21 S.E. 301 | N.C. | 1895

Except for sale for taxes and for payment of obligations for the purchase of the premises, every homestead owned and *282 (523) occupied by any resident of this State and not exceeding the value of one thousand dollars shall be exempt from sale under execution or other final process obtained on any debt. Art. X, sec. 2, of the Constitution.

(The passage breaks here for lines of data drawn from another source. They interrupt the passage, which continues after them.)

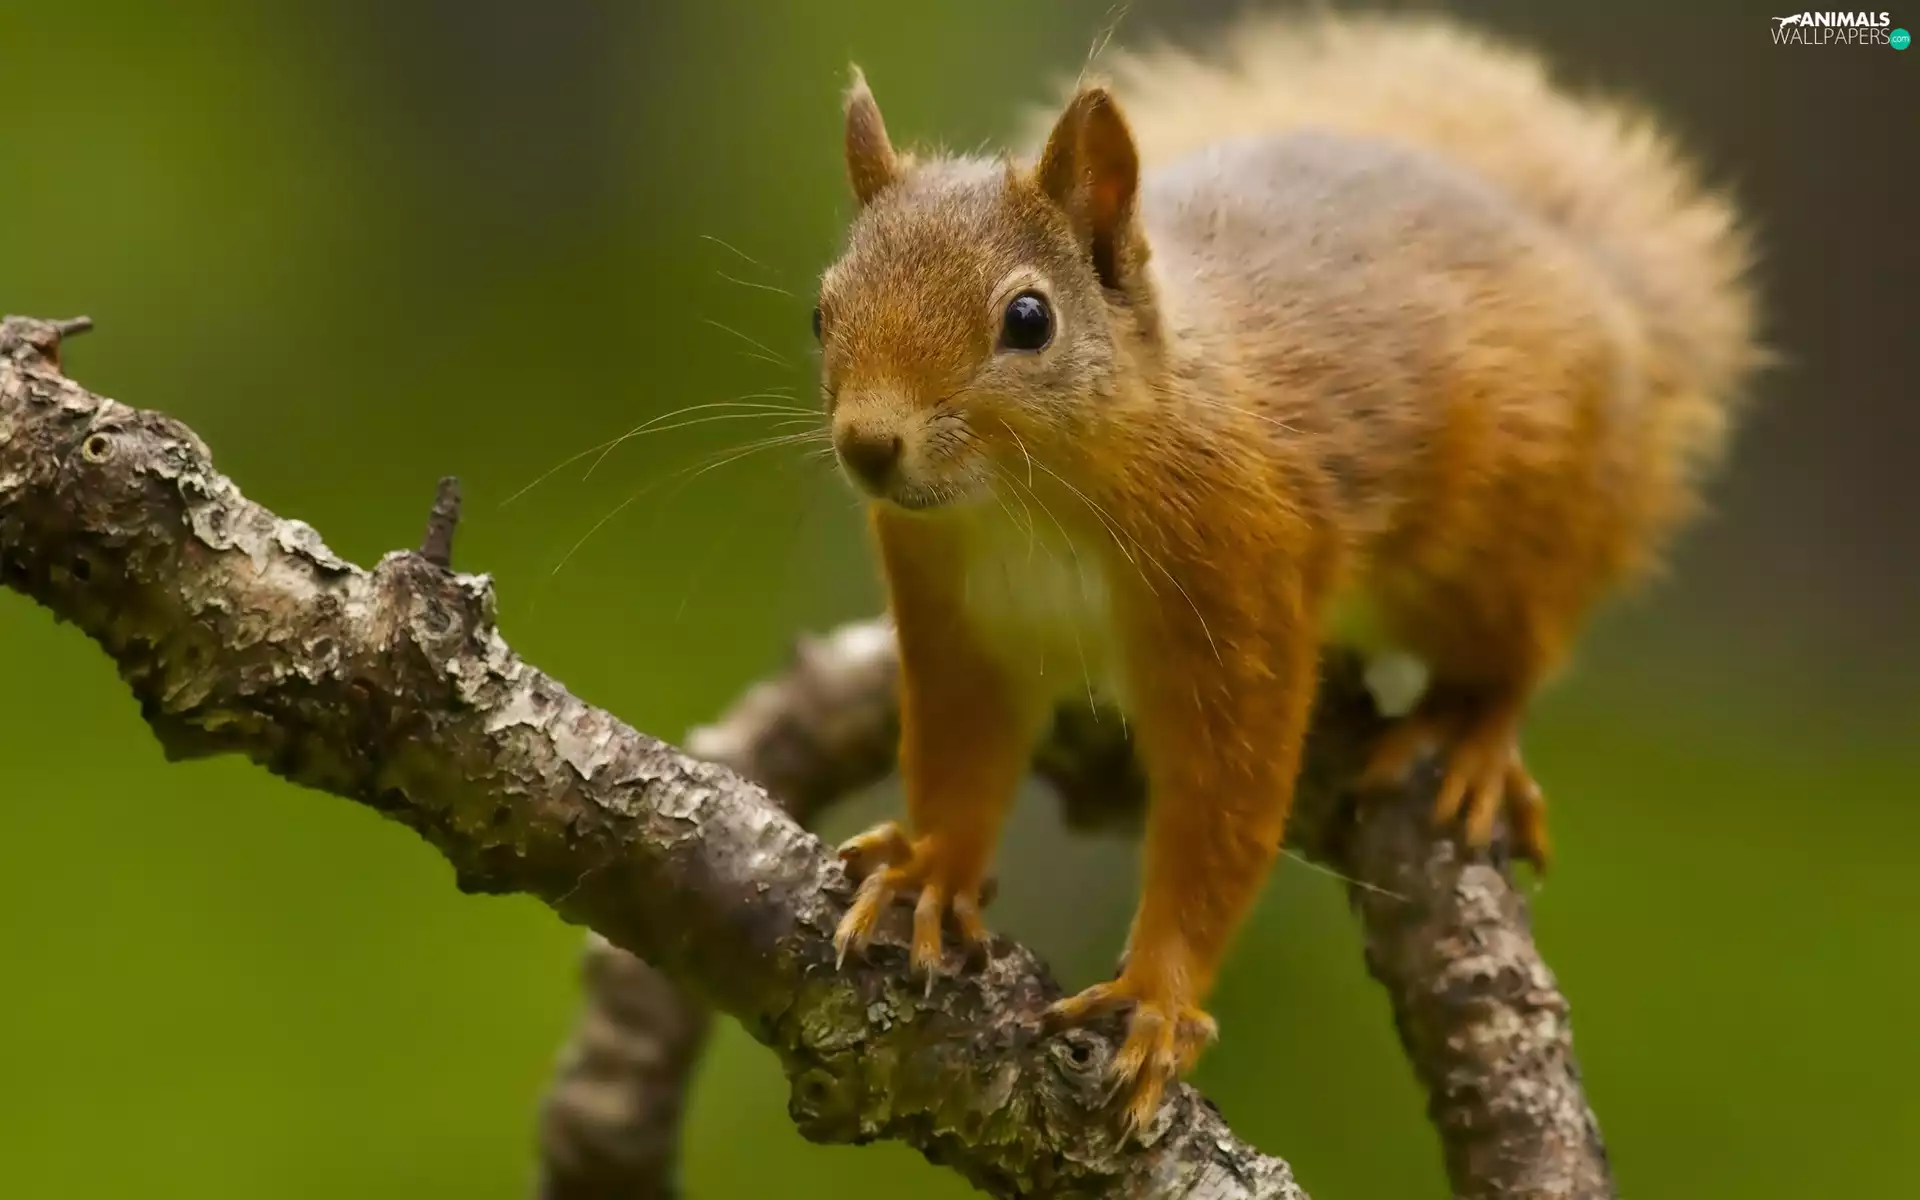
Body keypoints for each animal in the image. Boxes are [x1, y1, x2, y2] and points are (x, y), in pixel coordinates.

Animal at [812, 11, 1758, 1134]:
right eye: (822, 310)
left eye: (1029, 319)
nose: (870, 445)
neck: (1028, 510)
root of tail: (1600, 286)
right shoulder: (957, 629)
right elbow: (961, 759)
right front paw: (928, 873)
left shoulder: (1242, 592)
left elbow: (1223, 808)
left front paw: (1155, 999)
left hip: (1512, 546)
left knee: (1518, 654)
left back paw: (1470, 738)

Section 519 of The Code provides that if the judgment debtor entitled to homestead shall be dissatisfied with the valuation and allotment of the appraisers, he, within ten days thereafter and before sale under execution of the excess, may notify the adverse party and the sheriff having the execution in hand, and "file with the clerk of the Superior Court of the county where the said allotment shall be made a transcript of the return of the appraisers; and thereupon the said clerk shall put the same on the civil issue docket of said Superior Court for trial at the next term thereof as other civil actions." It was decided by this Court in the case of Whitehead v. Spivey, 103 N.C. 66, that an allotment of homestead to the debtor of lands of value less than one thousand dollars, regular in form and unobjected to within the time allowed by law, was an estoppel of the debtor from claiming any additional allotment in other lands which he had at the time of the allotment. That opinion followed in the line ofBurton v. Spiers, 87 N.C. 87, and Spoon v. Reid, 78 N.C. 244. In all of these cases, however, the several judgment debtors at the time of the allotment owned no lands outside of the counties in which they resided. In the case before us the defendant owned land in Sampson County, where he resided, valued by the appraisers at $625, and he also owned other land in Duplin County.

Now the question is, does the law applied to the facts in Whiteheadv. Spivey fit the facts of the present case? We do not think that it does. Neither the Sheriff nor the appraisers had the right to go out of Sampson into Duplin County to allot to the defendant any part of his homestead in lands situated in the latter county, and they gave him all the real estate he owned in Sampson County. What then did he (524) have to object to, except to the over-valuation of the land, about which he made no question? Then, too, what would the objection have amounted to if he had made it? Suppose he had objected that the Sheriff and appraisers did not go into Duplin and allot to him the balance of his homestead in lands belonging to him in that county, would not the objection have been a vain thing, seeing that they had no power to do so?

But, there is another view which is conclusive of the matter. If the defendant, as the plaintiff contends, was required to make some sort of exception or statement and give notice of it to the adverse party and to the Sheriff to the effect that he had other lands in Duplin County which he wished to have allotted to him to complete his *283 homestead, and the clerk of the Superior Court had put the same on the civil docket of the Superior Court for trial at the next term, the defendant would have been met by the objection of wrong venue. Section 190 of The Code declares that actions for the recovery of real property, or of any estate or interest in them, or for the determination in any form ofsuch right or interest, and for injuries to real property, must be tried in the county where the real estate is situated. The defendant, it seems, took the precaution to have a copy of the homestead proceedings, under the certificate and seal of the Clerk of the Superior Court of Sampson, filed with the Clerk of the Superior Court of Duplin, and had also a copy served on the Sheriff of the last named county, before he made the sale, accompanying the service of the paper on the Sheriff with the request to have allotted to him enough of his lands in Duplin County to make up the full amount of his homestead.

There is no error in the judgment of the court below and the same is

Affirmed.

Cited: Baruch v. Long, 117 N.C. 511; Marshburn v. Lashlie, 122 N.C. 241.